TEXTE FOURNI ::
ANTISECHE -
Internet est loin de n’être qu’un espace virtuel. C’est aussi et
d’abord du concret, du solide : des tonnes et des kilomètres de matériel
répandus un peu partout sur la planète, entre ciel, terre et mer. Un
immense bazar, que RSLN vous propose de rendre un peu moins bizarre.
Si vous surfez tous les jours, ou presque, pour vous comme pour la
plupart des utilisateurs, Internet est avant tout une formidable fenêtre
sur le monde : on y travaille, découvre et s’y amuse. L’idée est certes
juste, mais elle occulte le reste. Car à force d’avoir la tête dans le
nuage, on en oublie parfois que le réseau des réseaux est avant tout là,
sous nos pieds !
Alors, de quoi est-il fait ? Quelles sont ses mensurations ?
Continue-t-il de grandir? On vous propose une petite géographie de ces
tubes qui, mis bout à bout, exaucent comme par magie n’importe laquelle
de vos requêtes...
> Internet, cet immense espace “verre”
Aussi étrange que cela puisse paraître, l’unité de base d’Internet
n’est pas le bit, mais le verre. Des tonnes de verre. Pourquoi ? Parce
que le verre est un excellent conducteur pour la lumière, qui transporte
les précieuses informations faites de 0 et de 1. Sans lui, Internet ne
pourrait donc pas apporter “ses lumières” partout où il se répand...
Le verre utilisé par les ingénieurs est le plus pur possible pour
éviter un maximum toute déperdition du signal lumineux. Chauffé à très
haute température - plus de 2000 degrés - le verre est fondu pour mieux
l’étirer sous la forme d’un fil plus fin qu’un cheveux. Et voilà comment
un
tube massif et translucide
se transforme en une bobine de plusieurs centaines de kilomètres de
fibres optiques. Rien de sorcier, donc, comme le rappelle le journaliste
Andrew Blum, auteur du livre
“Tubes : A Journey to the Center of the Internet”, et qui a enquêté pendant deux ans sur la structure du réseau :
“Pour faire simple, Internet est fait d’impulsion de lumière. Ces
impulsions peuvent sembler miraculeuses, mais il n’y rien de magique.
Elles sont le fruit de puissants lasers disposés dans des coffres en
acier, eux-mêmes abrités dans des bâtiments la plupart du temps
banalisés. Ces lasers existent. Ces coffres existent. Ces bâtiments
existent. Internet existe : il a une réalité physique, une
infrastructure essentielle.”

EXTRAIT DE DONNÉES ::
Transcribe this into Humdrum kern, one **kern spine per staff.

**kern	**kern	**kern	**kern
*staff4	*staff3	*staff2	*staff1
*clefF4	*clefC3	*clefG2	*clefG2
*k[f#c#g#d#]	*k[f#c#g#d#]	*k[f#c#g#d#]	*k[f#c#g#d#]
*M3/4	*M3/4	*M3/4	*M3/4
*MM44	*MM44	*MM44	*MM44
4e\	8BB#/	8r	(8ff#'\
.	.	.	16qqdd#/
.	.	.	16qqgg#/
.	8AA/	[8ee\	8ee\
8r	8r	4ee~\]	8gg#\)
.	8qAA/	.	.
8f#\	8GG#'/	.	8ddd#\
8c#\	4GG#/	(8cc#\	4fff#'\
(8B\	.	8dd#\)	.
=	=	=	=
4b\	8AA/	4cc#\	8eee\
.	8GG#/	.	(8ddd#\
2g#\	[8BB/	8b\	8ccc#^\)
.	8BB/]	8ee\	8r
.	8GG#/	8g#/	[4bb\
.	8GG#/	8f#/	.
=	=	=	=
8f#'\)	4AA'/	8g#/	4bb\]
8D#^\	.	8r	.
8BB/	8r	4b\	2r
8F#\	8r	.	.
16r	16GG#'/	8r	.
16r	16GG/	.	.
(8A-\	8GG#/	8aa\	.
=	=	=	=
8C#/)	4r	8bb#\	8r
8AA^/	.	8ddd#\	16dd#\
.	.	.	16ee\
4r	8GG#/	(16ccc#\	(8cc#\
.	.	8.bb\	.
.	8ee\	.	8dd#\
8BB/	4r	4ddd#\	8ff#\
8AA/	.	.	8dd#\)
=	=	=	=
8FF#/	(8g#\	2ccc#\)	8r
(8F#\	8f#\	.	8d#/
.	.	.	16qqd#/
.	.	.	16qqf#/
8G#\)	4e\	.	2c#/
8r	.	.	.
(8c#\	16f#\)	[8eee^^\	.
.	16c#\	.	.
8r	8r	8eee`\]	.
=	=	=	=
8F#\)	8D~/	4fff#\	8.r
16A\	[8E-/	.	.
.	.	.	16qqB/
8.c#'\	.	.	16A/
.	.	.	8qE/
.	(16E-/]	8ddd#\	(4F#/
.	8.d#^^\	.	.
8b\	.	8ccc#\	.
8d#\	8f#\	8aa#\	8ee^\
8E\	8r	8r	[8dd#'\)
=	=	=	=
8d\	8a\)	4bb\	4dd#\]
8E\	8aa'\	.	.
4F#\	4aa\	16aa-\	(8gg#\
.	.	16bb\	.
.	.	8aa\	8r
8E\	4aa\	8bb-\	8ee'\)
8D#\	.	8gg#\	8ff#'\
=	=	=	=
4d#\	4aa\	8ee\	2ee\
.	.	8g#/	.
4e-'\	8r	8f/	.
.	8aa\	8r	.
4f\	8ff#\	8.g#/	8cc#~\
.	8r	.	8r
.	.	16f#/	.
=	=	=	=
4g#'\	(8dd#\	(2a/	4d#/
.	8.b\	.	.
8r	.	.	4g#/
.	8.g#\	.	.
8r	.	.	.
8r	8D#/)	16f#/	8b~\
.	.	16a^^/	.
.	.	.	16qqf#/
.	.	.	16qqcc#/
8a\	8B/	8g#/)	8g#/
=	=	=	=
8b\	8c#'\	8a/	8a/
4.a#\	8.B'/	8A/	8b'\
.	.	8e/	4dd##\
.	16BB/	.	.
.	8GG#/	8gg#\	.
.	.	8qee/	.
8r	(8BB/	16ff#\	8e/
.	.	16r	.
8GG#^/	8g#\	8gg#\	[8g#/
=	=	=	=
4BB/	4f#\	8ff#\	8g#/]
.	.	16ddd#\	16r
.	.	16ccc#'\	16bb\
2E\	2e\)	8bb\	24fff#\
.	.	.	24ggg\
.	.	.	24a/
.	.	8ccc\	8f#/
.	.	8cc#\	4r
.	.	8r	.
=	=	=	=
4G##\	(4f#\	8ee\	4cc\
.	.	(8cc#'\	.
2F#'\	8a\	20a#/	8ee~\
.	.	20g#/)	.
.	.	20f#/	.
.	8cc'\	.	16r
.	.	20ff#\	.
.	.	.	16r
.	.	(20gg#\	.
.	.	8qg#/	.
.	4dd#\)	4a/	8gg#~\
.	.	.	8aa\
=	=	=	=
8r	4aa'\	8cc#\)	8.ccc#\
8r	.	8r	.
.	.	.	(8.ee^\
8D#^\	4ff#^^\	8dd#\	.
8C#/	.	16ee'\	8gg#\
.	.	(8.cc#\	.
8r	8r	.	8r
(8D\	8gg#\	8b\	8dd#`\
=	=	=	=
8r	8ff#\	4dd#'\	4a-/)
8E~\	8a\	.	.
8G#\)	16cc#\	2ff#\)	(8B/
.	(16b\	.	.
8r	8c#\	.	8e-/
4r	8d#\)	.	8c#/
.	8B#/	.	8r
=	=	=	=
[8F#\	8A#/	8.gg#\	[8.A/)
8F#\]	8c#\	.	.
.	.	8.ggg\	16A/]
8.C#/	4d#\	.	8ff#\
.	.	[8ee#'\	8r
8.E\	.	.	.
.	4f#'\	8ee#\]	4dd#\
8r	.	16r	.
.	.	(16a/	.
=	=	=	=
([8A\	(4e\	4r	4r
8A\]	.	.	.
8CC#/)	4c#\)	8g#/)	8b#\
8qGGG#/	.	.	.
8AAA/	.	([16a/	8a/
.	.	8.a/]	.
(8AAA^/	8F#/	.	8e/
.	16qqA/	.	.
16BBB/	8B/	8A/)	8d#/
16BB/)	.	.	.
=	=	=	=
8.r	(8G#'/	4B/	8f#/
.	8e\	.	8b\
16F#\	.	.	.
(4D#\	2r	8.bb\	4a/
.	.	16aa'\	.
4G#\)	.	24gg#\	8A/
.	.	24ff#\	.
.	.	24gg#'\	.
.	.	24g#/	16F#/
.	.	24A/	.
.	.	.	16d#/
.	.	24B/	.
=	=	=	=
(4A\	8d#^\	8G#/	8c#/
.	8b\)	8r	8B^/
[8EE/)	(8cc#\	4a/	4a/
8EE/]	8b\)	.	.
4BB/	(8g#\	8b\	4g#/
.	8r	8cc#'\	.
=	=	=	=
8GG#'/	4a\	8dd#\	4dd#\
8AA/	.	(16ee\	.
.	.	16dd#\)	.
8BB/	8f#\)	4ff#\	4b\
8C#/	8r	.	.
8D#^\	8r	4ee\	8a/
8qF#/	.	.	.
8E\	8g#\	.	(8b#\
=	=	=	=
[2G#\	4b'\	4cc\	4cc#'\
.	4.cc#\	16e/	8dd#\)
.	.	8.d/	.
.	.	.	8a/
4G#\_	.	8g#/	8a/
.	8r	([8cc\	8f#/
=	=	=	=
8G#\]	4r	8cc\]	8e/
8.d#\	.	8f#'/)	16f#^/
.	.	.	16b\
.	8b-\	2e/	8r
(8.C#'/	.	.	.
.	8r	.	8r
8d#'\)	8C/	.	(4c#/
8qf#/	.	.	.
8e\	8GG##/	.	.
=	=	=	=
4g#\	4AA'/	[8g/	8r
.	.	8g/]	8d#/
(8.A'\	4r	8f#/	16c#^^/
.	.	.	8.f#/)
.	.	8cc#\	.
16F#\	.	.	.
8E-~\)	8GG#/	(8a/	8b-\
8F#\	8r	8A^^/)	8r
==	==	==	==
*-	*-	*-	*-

...

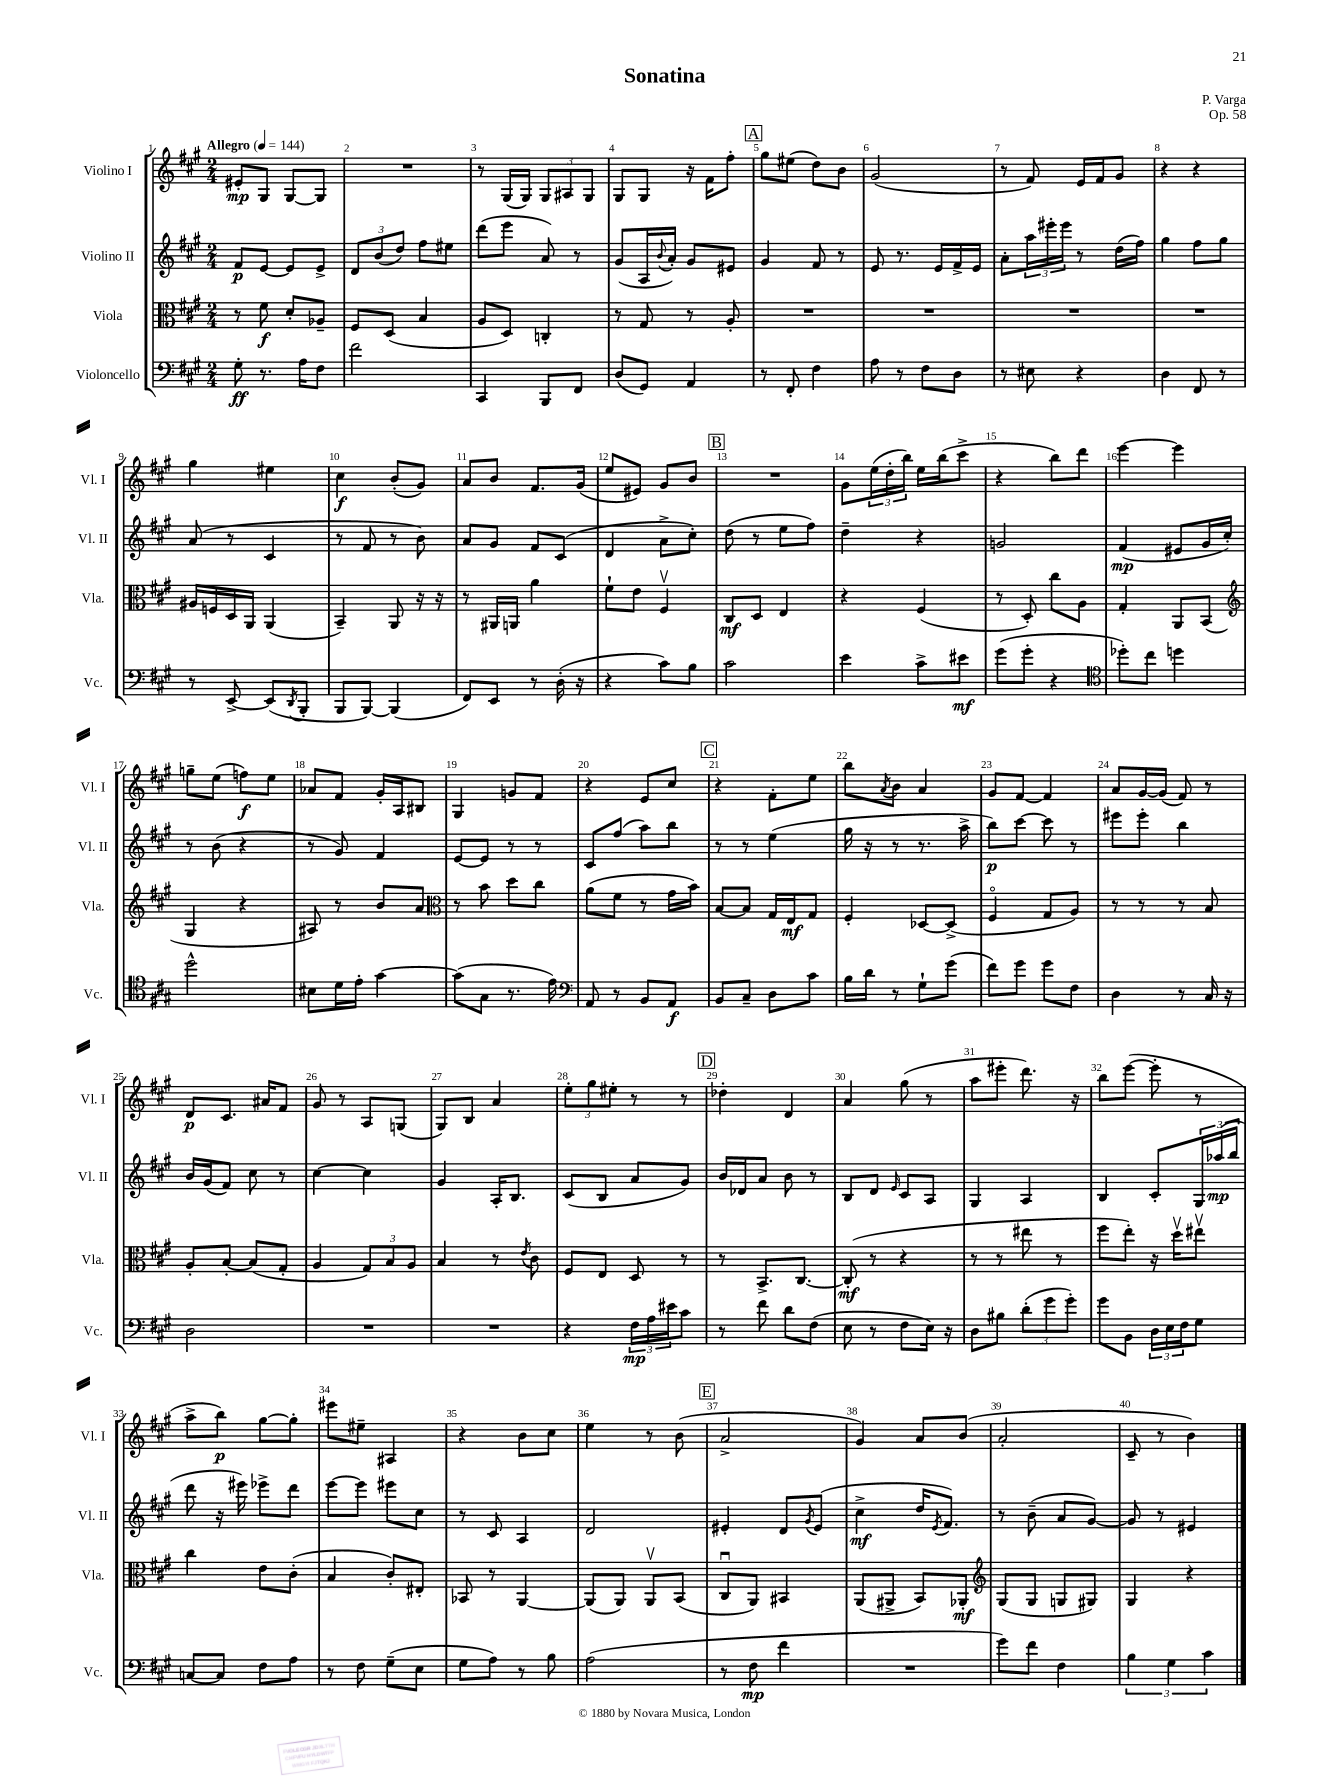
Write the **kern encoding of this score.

EXERCICES À FAIRE ::
1: Traduisez en anglais, s'il vous plaît, cette phrase du texte sur l'infrastructure physique d'Internet : « Le verre utilisé par les ingénieurs est le plus pur possible pour éviter un maximum toute déperdition du signal lumineux. »
2: Rédigez la suite du texte sur l'infrastructure physique d'Internet, en reprenant juste après sa dernière phrase.

RÉPONSES AUX EXERCICES ::
1: The glass used by engineers is as pure as possible in order to minimize any loss of the light signal.

2:
Voilà de quoi démystifier un peu notre quotidien ! Même si le défi
technique n’en reste pas moins impressionnant. Les câbles de fibre
optique sont les “autoroutes” d’Internet et en forment l’épine dorsale.
Gainés de jaune et noir, de la grosseur d’un bras, ils traversent les
océans et relient les continents entre eux. Ils sont près de
250 à parcourir ainsi les océans, et s’étalent sur au moins un million de kilomètres. Vingt fois le tour de la Terre.
Tout cela a bien entendu un coût, supporté par des consortiums
qui mêlent plusieurs acteurs privés - souvent des opérateurs télécoms,
ceux qui possèdent les “tuyaux” -.
Sur France Culture,
Marie-Noëlle Laveissière, directrice des réseaux internationaux chez
Orange, explique par exemple que “Ace” - chacun a son nom - est un des
derniers câbles dans lequel son groupe a investi. Il relie la France à
l’Afrique du Sud, et dessert plusieurs pays africains au passage.
Facture totale ? 700 millions d’euros.
Ces sommes, souvent colossales, sont à relativiser au regard des
bénéfices évidents que Internet apporte. Un seul exemple : la première
dépêche envoyée par télégramme depuis les États-Unis, à la fin du 19ème
siècle, coûtait environ 100 dollars. Un montant à comparer avec le prix
de l’envoi d’un e-mail aujourd’hui : quasiment rien.
> Attention, fragile ?
Qui dit réseau physique, câbles, fils et fibres, dit donc failles potentielles. On pourrait donc
“couper” Internet, au sens propre ?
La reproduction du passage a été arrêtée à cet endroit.